> _What you should do_:
Repeat every entry word for word, but leave the images out of your copy.

(Difference listings)
⟨
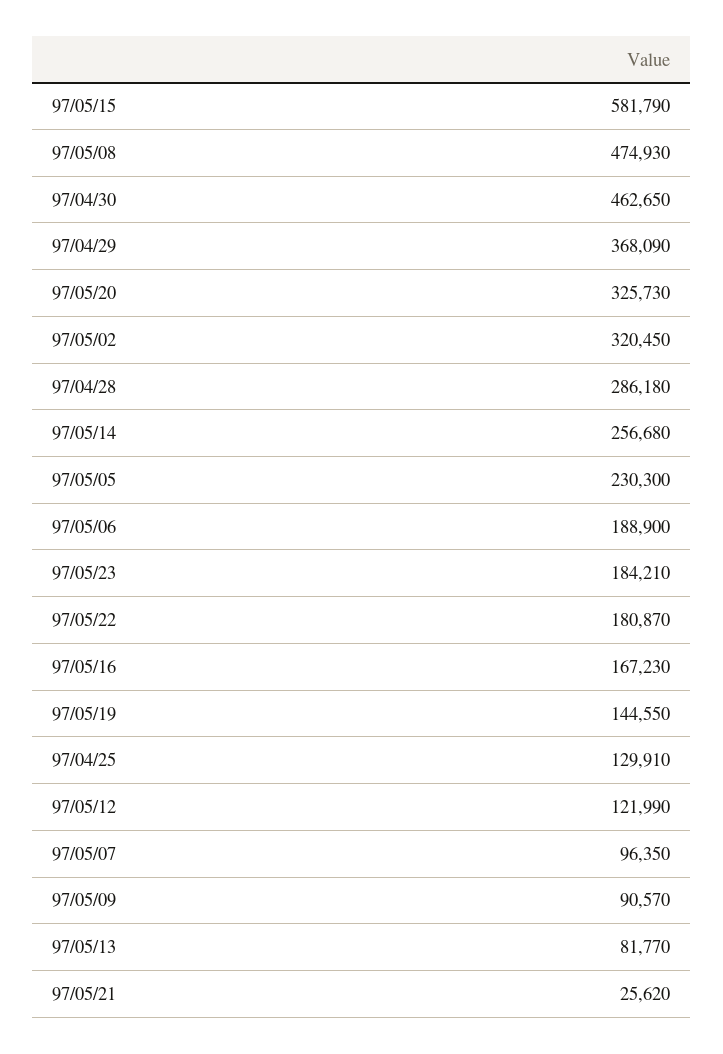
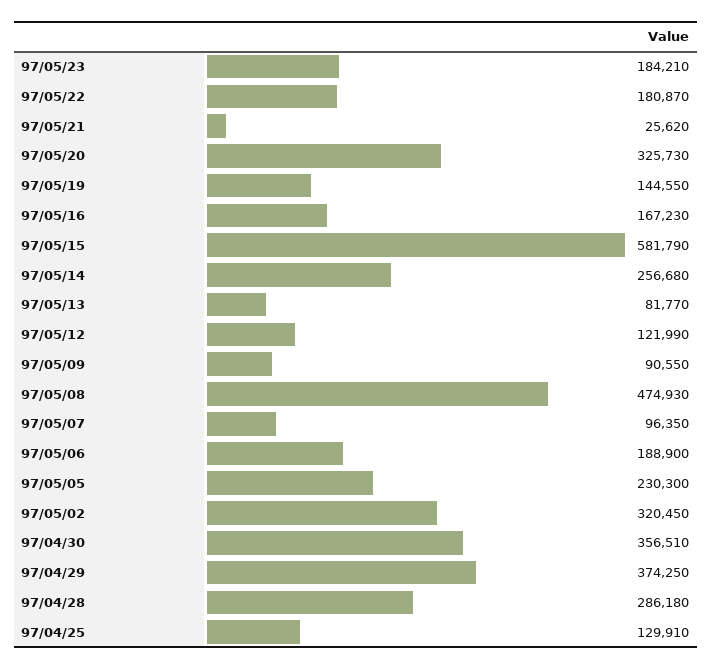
  {
    "97/05/15": 581790,
    "97/05/08": 474930,
-   "97/04/30": 462650,
+   "97/04/30": 356510,
-   "97/04/29": 368090,
+   "97/04/29": 374250,
    "97/05/20": 325730,
    "97/05/02": 320450,
    "97/04/28": 286180,
    "97/05/14": 256680,
    "97/05/05": 230300,
    "97/05/06": 188900,
    "97/05/23": 184210,
    "97/05/22": 180870,
    "97/05/16": 167230,
    "97/05/19": 144550,
    "97/04/25": 129910,
    "97/05/12": 121990,
    "97/05/07": 96350,
-   "97/05/09": 90570,
+   "97/05/09": 90550,
    "97/05/13": 81770,
    "97/05/21": 25620
  }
⟩
> _Output below_:
  {
    "97/05/15": 581790,
    "97/05/08": 474930,
-   "97/04/30": 462650,
+   "97/04/30": 356510,
-   "97/04/29": 368090,
+   "97/04/29": 374250,
    "97/05/20": 325730,
    "97/05/02": 320450,
    "97/04/28": 286180,
    "97/05/14": 256680,
    "97/05/05": 230300,
    "97/05/06": 188900,
    "97/05/23": 184210,
    "97/05/22": 180870,
    "97/05/16": 167230,
    "97/05/19": 144550,
    "97/04/25": 129910,
    "97/05/12": 121990,
    "97/05/07": 96350,
-   "97/05/09": 90570,
+   "97/05/09": 90550,
    "97/05/13": 81770,
    "97/05/21": 25620
  }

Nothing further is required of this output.